» **Your objective**:
Lines from the one with "badkamerverlichting" up to and including the one with "POV: Es gibt" are to be copied exactly from the records below, without their pictures.

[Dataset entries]

[Start of section]

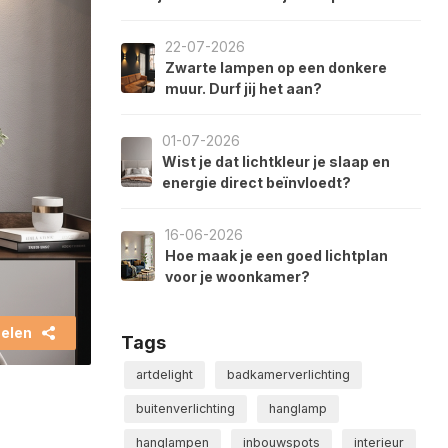
22-07-2026
Zwarte lampen op een donkere
muur. Durf jij het aan?
01-07-2026
Wist je dat lichtkleur je slaap en
energie direct beïnvloedt?
16-06-2026
Hoe maak je een goed lichtplan
voor je woonkamer?
elen
Tags
artdelight
badkamerverlichting
buitenverlichting
hanglamp
hanglampen
inbouwspots
interieur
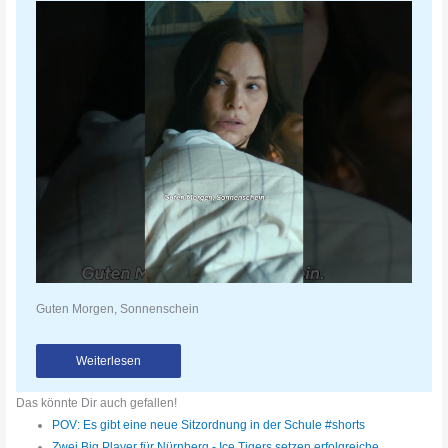
Guten Morgen, Sonnenschein
Weiterlesen
Das könnte Dir auch gefallen!
POV: Es gibt eine neue Sitzordnung in der Schule #shorts
Zwei Big Player für Nürnberg - Ice Tigers setzen erfolgreiche…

[End of section]

» **Response to the exercise**:
badkamerverlichting
buitenverlichting
hanglamp
hanglampen
inbouwspots
interieur
Guten Morgen, Sonnenschein
Weiterlesen
Das könnte Dir auch gefallen!
POV: Es gibt eine neue Sitzordnung in der Schule #shorts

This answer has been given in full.